Iowa Select: Livestock Operations are Lifeblood of Rural Communities

February 12, 2018 08:00 AM
 
Iowa Select Farms reports on a study by Dermot Hayes about the positive impact livestock farms have on Iowa’s small towns and the state’s economy.

If we’ve heard it once, we’ve heard it a thousand times—rural Iowa is declining and urban centers are growing. Our state leaders have tried numerous policies and programs to grow rural Iowa, but while doing so, it can be easy to overlook who may be holding it all together—our farmers.

According to Dermot Hayes, Charles F. Curtiss Distinguished Professor in Agriculture and Life Sciences at Iowa State University, Iowa’s “Hometown Hero” might just be of the porcine species.

A study conducted by Hayes measured the economic contribution of Iowa Select Farms to the State of Iowa. The results of the study confirmed previous work which explored what caused some rural communities to decline and others to grow.

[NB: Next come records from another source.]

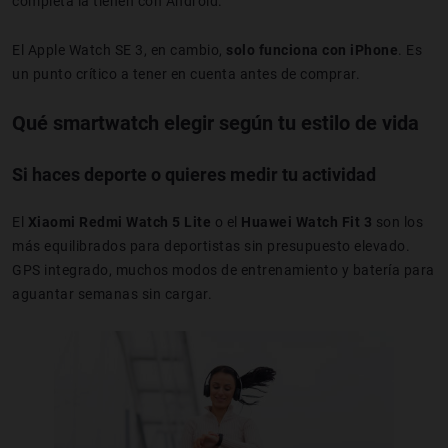
completa la tienen con Android.
El Apple Watch SE 3, en cambio,
solo funciona con iPhone
. Es
un punto crítico a tener en cuenta antes de comprar.
Qué smartwatch elegir según tu estilo de vida
Si haces deporte o quieres medir tu actividad
El
Xiaomi Redmi Watch 5 Lite
o el
Huawei Watch Fit 3
son los
más equilibrados para deportistas sin presupuesto elevado.
GPS integrado, muchos modos de entrenamiento y batería para
aguantar semanas sin cargar.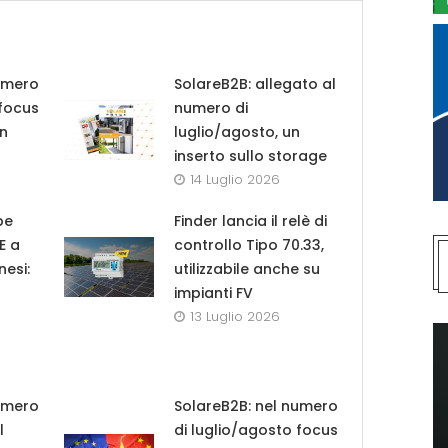
umero
SolareB2B: allegato al
 focus
numero di
in
luglio/agosto, un
inserto sullo storage
14 Luglio 2026
pe
Finder lancia il relè di
UE a
controllo Tipo 70.33,
nesi:
utilizzabile anche su
impianti FV
13 Luglio 2026
umero
SolareB2B: nel numero
l
di luglio/agosto focus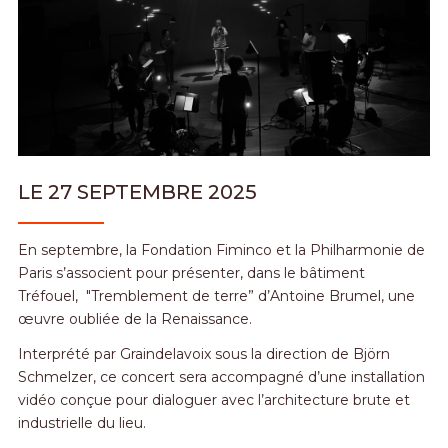
LE 27 SEPTEMBRE 2025
En septembre, la Fondation Fiminco et la Philharmonie de
Paris s’associent pour présenter, dans le bâtiment
Tréfouel, "Tremblement de terre” d’Antoine Brumel, une
œuvre oubliée de la Renaissance.
Interprété par Graindelavoix sous la direction de Björn
Schmelzer, ce concert sera accompagné d’une installation
vidéo conçue pour dialoguer avec l’architecture brute et
industrielle du lieu.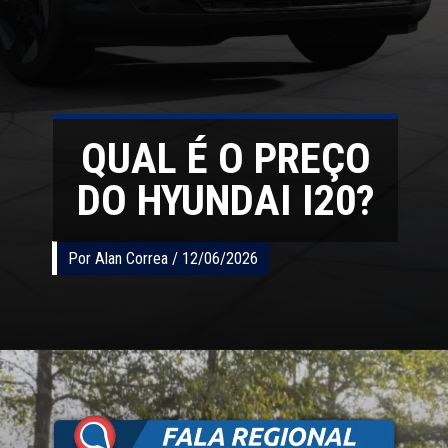
QUAL É O PREÇO
DO HYUNDAI I20?
Por Alan Correa / 12/06/2026
Por Alan Correa / 12/06/2026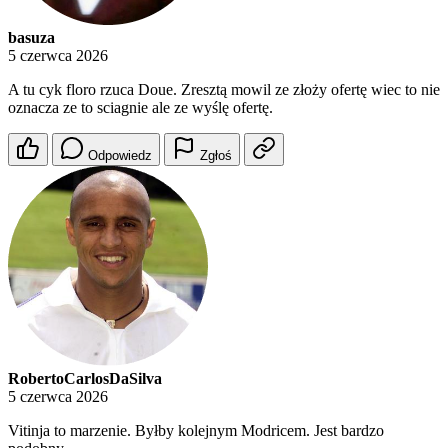
basuza
5 czerwca 2026
A tu cyk floro rzuca Doue. Zresztą mowil ze złoży ofertę wiec to nie
oznacza ze to sciagnie ale ze wyślę ofertę.
Odpowiedz
Zgłoś
RobertoCarlosDaSilva
5 czerwca 2026
Vitinja to marzenie. Byłby kolejnym Modricem. Jest bardzo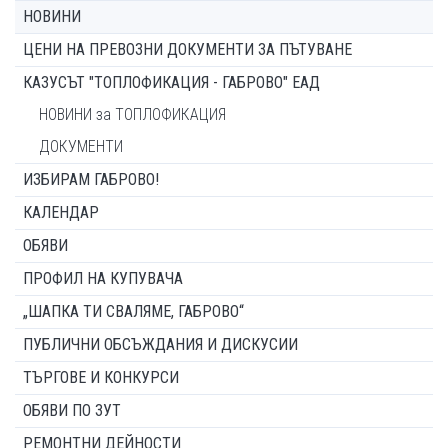
НОВИНИ
ЦЕНИ НА ПРЕВОЗНИ ДОКУМЕНТИ ЗА ПЪТУВАНЕ
КАЗУСЪТ "ТОПЛОФИКАЦИЯ - ГАБРОВО" ЕАД
НОВИНИ за ТОПЛОФИКАЦИЯ
ДОКУМЕНТИ
ИЗБИРАМ ГАБРОВО!
КАЛЕНДАР
ОБЯВИ
ПРОФИЛ НА КУПУВАЧА
„ШАПКА ТИ СВАЛЯМЕ, ГАБРОВО“
ПУБЛИЧНИ ОБСЪЖДАНИЯ И ДИСКУСИИ
ТЪРГОВЕ И КОНКУРСИ
ОБЯВИ ПО ЗУТ
РЕМОНТНИ ДЕЙНОСТИ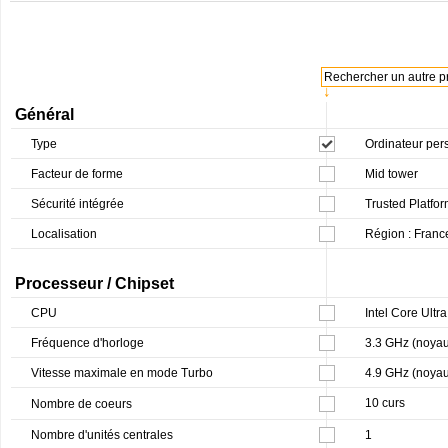
Rechercher un autre pr
↓
Général
Type
Ordinateur per
Facteur de forme
Mid tower
Sécurité intégrée
Trusted Platfo
Localisation
Région : Franc
Processeur / Chipset
CPU
Intel Core Ultra
Fréquence d'horloge
3.3 GHz (noyau
Vitesse maximale en mode Turbo
4.9 GHz (noyau
10 curs
Nombre de coeurs
Nombre d'unités centrales
1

These results of the previous work showed:

  • Rural counties grew more slowly than urban counties, however rural counties with livestock growth fared better
  • Rural counties that do not benefit from livestock growth experience an annual loss of $17 million in county income
  • Livestock growth effectively offsets, and even reverses, the economic decline in rural counties

As farmers and Iowans, we’re humbled by the responsibility and opportunity we have to create economic growth for our agricultural counties. In his new study, Hayes confirmed that Iowa Select Farms’ projected 2019 direct, indirect and induced employment would total 10,961 Iowans, an increase of nearly 4,700 jobs compared to 2016.

The study also reveals that by 2019, Iowa Select Farms will generate:

  • $633 million in total annual income for the direct, indirect and induced jobs created
  • $1.5 billion in total annual economic output for the state of Iowa
  • $3.2 billion in total economic impact to the packer-processor industry
  • $52 million in annual state government tax collection when you add in the packer-processor contribution

Young Farmers: They Do Exist
Common descriptions of rural communities often include “young people are leaving rural Iowa.” A closer look at the facts shows quite the contrary. In fact, livestock is an open doorway for a young person to be involved in agriculture. At Iowa Select Farms, 405 employees are between the ages of 18 and 30. Add in young contracted farm managers, and that number grows to nearly 750.

“A large focus in rural areas is how to retain our youth and bring in new, young professionals,” said Brandy Ripley, Sac County Economic Development. “Having businesses like Iowa Select Farms offering competitive pay, benefits, and community support is essential to doing just that.

Mike Gaul, Iowa State University College of Agriculture and Life Sciences (CALS) Director of Career Services, is proud of the fact that graduates of CALS get job offers that keep them in Iowa.

“Contrary to concerns regarding the ‘brain drain’ of college graduates out of Iowa, it’s refreshing to have a large population of our graduates seek employment in many of our rural communities,” he said. “For the past decade, nearly 70% of CALS graduates have remained in Iowa for their first employment experience— that’s nearly 20% higher than the university average.”

Iowa Select Farms creates many of those employment opportunities for graduates by increasing their year-on-year ISU CALS hires. The company is ranked sixth for largest ag employer in 2016-2017, moving up from the number nine spot in the previous year.

“The results of the study are clear,” said Hayes. “One can reasonably conclude that through direct and indirect job creation, Iowa Select Farms is helping parts of rural Iowa offset, or even reverse, long-term economic decline experienced in more economically-stagnant areas.”

$3,333 for Every Iowan
When it comes to the Iowa pork industry, everyone’s a winner. “When you look at the total contribution of the Iowa pork industry to the state’s economy— $10.89 billion—that’s a $3,333 economic benefit for every Iowan,” Hayes said.

“Based on Iowa Select Farms’ sow farm growth plan, they will soon account for 14% of Iowa’s total pork production.”

“We’re very proud of the economic impact the entire pork industry has on Iowa,” said Jeff Hansen, owner and CEO of Iowa Select Farms. “We know that it’s not just pork farmers—but thousands of other Iowans, as well —that are crucial to the success of our industry.

Livestock Growth Helps Reverse Iowa’s Budget Shortfall
Hayes’ study also found tax payments attributable to Iowa Select Farms’ direct economic contribution (sales, excise, and state income tax) will soon total $32 million—up 75% from 2016. An additional $20 million in taxes will be generated by Iowa Select Farms’ contribution to the packer-processor sector.

Hayes estimates total state taxes generated based on Iowa Select Farms projected 2019 levels will likely exceed $52 million. This comes at a time when the Iowa Legislature grapples with finding the dollars to fund primary and secondary education, Medicaid and mental health programs, and other initiatives critical to Iowans’ quality of life.